TEXT EXCERPT:
────────────────────

The 2011 NCAA Division I women's soccer tournament (also known as the 2011 Women's College Cup) was the 30th annual single-elimination tournament to determine the national champion of NCAA Division I women's collegiate soccer. The semifinals and championship game were played at Kennesaw State University Soccer Stadium (now known as Fifth Third Bank Stadium) in Kennesaw, Georgia from December 2–4, 2011 while the preceding rounds were played at various sites across the country from November 11–27. 

Stanford defeated Duke in the final, 1–0, to win their first national title. Stanford had lost the final match of the previous two Women's College Cup tournaments. The undefeated Cardinal (25–0–1) were coached by Paul Ratcliffe. They were the first team to finish the season without a loss since North Carolina in 2003.

The most outstanding offensive player was Teresa Noyola from Stanford, and the most outstanding defensive player was Emily Oliver, also from Stanford. Noyola and Oliver, alongside nine other players, were named to the All-Tournament team. 

The tournament's leading scorer, with 5 goals and 3 assists, was Katie Stengel from Wake Forest.

────────────────────

EXERCISE REQUIREMENTS: Continue the 2011 NCAA women's soccer tournament text, starting after its last sentence.

DATA EXCERPTS:
────────────────────

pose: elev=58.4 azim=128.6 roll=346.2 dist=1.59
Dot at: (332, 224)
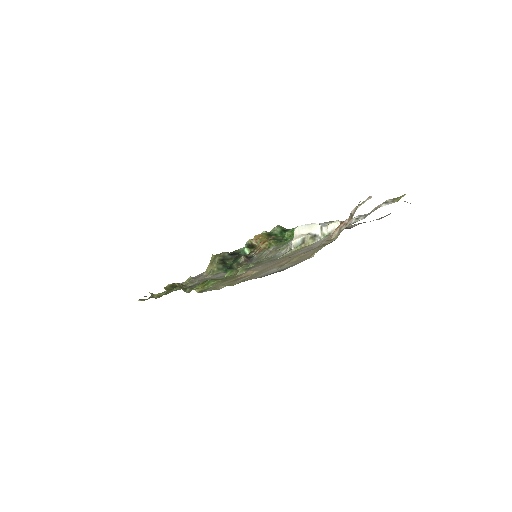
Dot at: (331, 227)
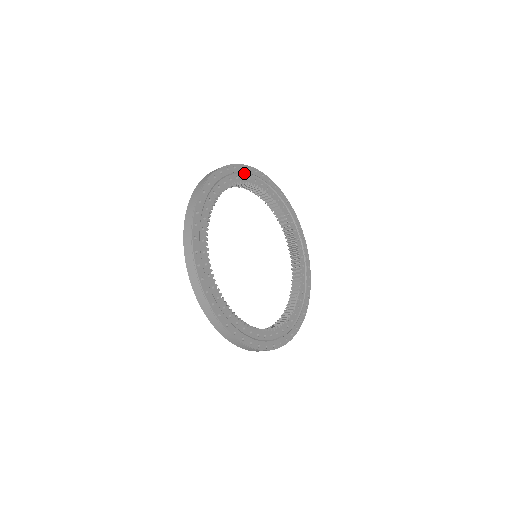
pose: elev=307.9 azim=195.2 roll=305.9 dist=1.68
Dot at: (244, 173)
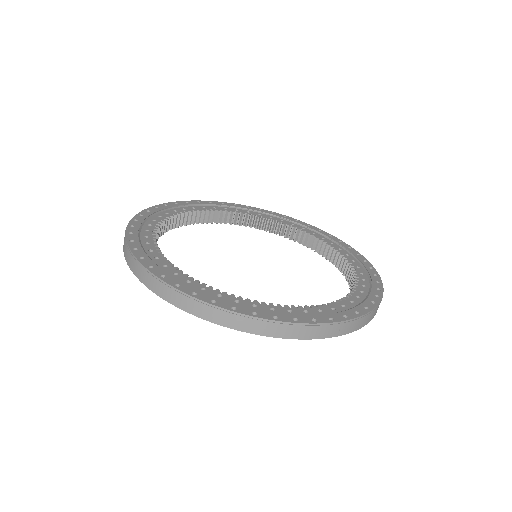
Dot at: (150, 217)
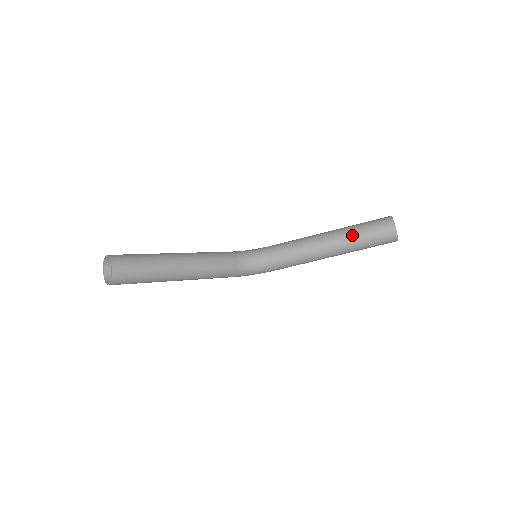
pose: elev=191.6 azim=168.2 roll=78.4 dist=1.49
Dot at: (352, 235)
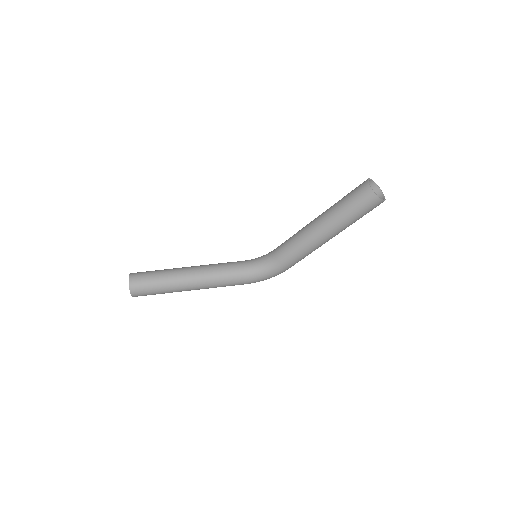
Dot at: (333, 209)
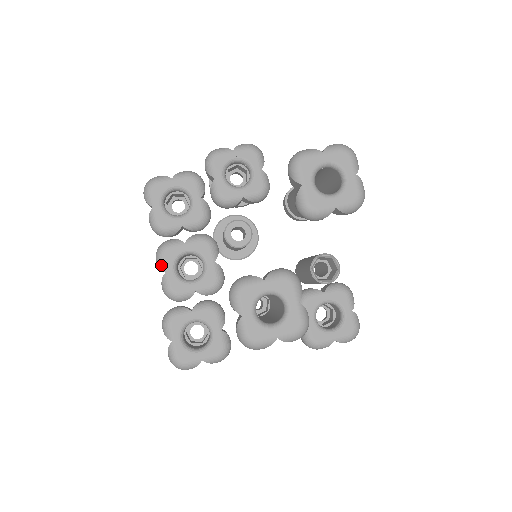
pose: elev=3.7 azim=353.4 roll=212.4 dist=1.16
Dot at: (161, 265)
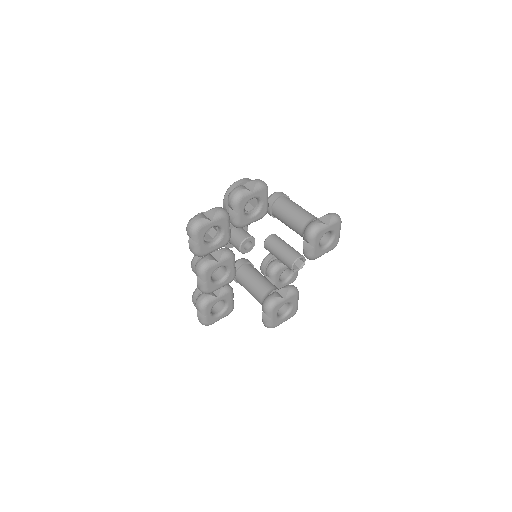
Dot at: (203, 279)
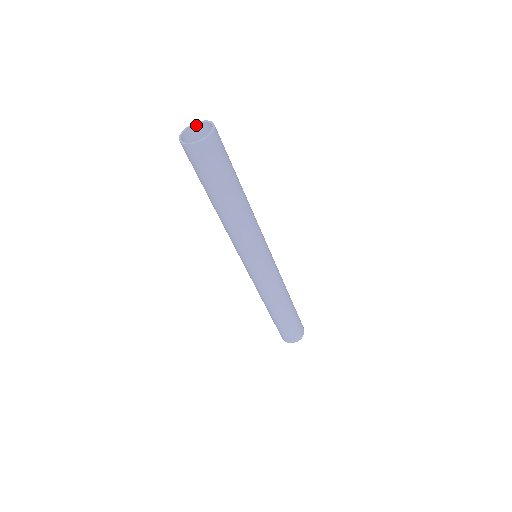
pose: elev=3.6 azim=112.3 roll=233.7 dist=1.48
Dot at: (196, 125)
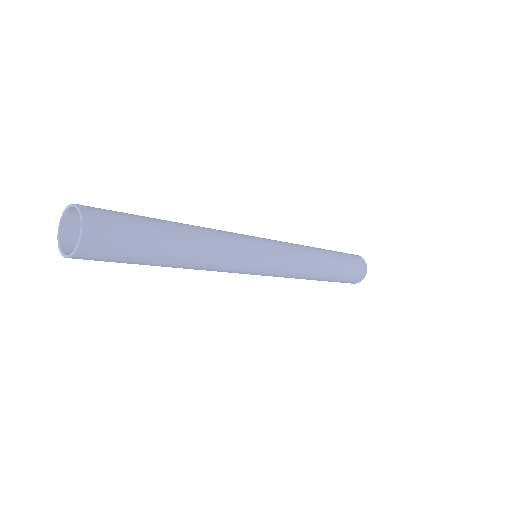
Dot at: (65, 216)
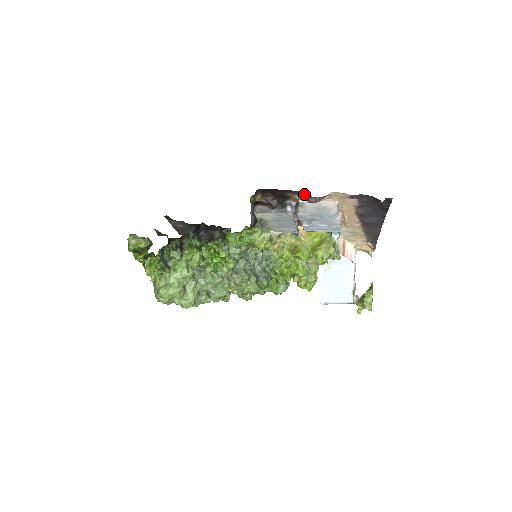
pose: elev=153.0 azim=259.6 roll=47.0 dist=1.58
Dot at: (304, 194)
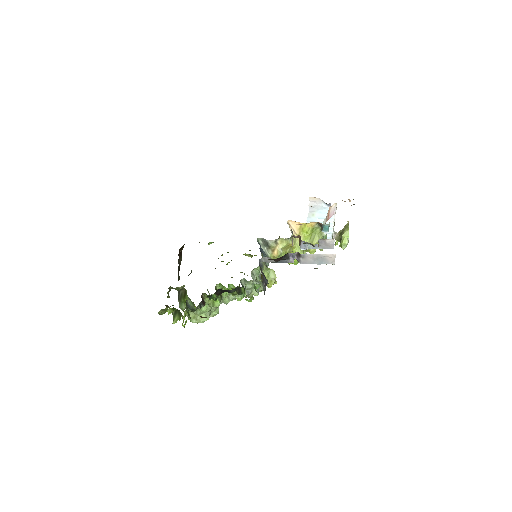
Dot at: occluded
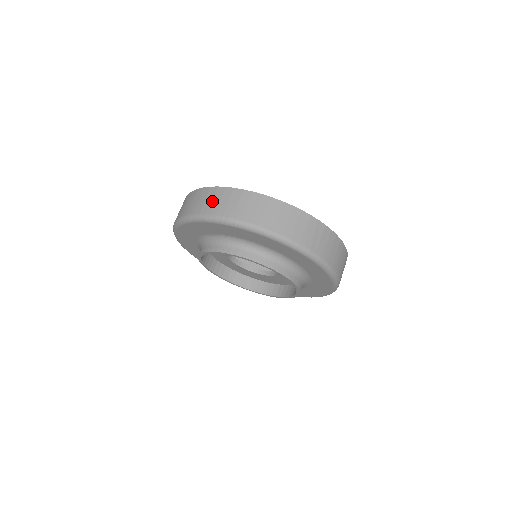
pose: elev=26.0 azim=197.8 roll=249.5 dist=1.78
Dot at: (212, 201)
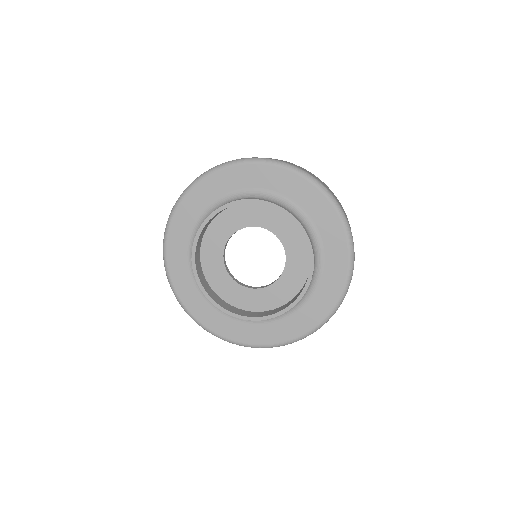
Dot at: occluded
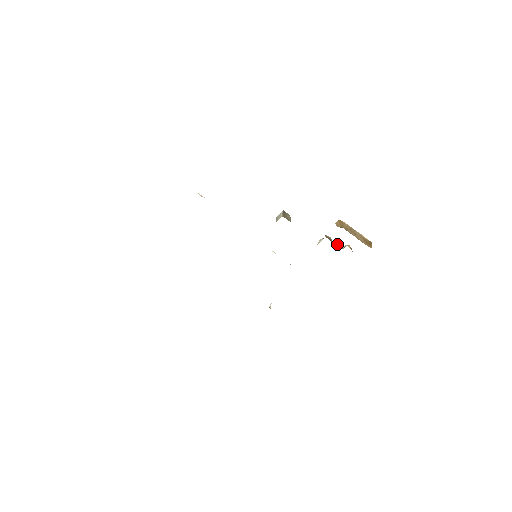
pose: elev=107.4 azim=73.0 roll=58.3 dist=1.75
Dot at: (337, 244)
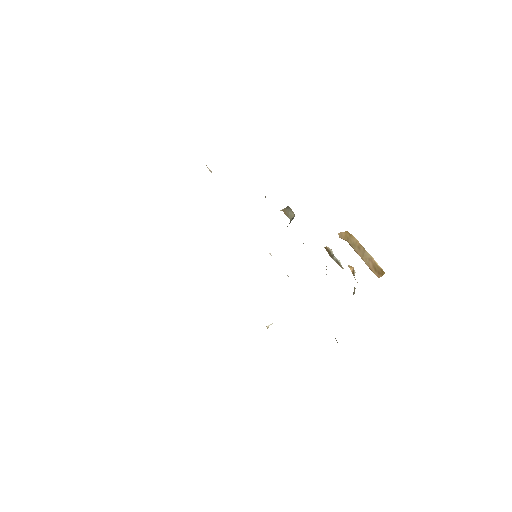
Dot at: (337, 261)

────────────────────

RESULT BELOW:
Qualification

All Division I women's soccer programs were eligible to qualify for the tournament. The tournament field remained fixed at 64 teams.

Format
Just as before, the final two rounds, deemed the Women's College Cup, were played at a pre-determined neutral site. All other rounds were played on campus sites at the home field of the higher-seeded team although with a few exceptions. The first round was played exclusively on the home fields of higher-seeded teams (noted with an asterisk below). However, the second and third rounds were played on the home fields of the home fields of the two remaining teams in each bracket with the highest seed (generally the #1 and #2 seed in each bracket with a few noted exceptions). Those teams are also noted with asterisk. Finally, the quarterfinal round, or the championship match for each bracket, was played on the home field of the higher-seeded team, with no exceptions.

National seeds

Teams

Bracket

Stanford Bracket

Florida State Bracket

Wake Forest Bracket

Duke Bracket

College Cup

All-tournament team
 Teresa Noyola, Stanford (most outstanding offensive player)
Emily Oliver, Stanford (most outstanding defensive player)
Alina Garciamendez, Stanford
Tori Huster, Florida State
Kaitlyn Kerr, Duke
Camille Levin, Stanford
Nicole Lipp, Duke
Kristen Meier, Wake Forest
Mollie Pathman, Duke
Chioma Ubogagu, Stanford
Kristy Zermuhlen, Stanford

See also 
 NCAA Women's Soccer Championships (Division II, Division III)
 NCAA Men's Soccer Championships (Division I, Division II, Division III)

References

NCAA
NCAA Women's Soccer Championship
NCAA Division I Women's Soccer Tournament
NCAA Division I Women's Soccer Tournament
NCAA Division I Women's Soccer Tournament
 
Soccer in Georgia (U.S. state)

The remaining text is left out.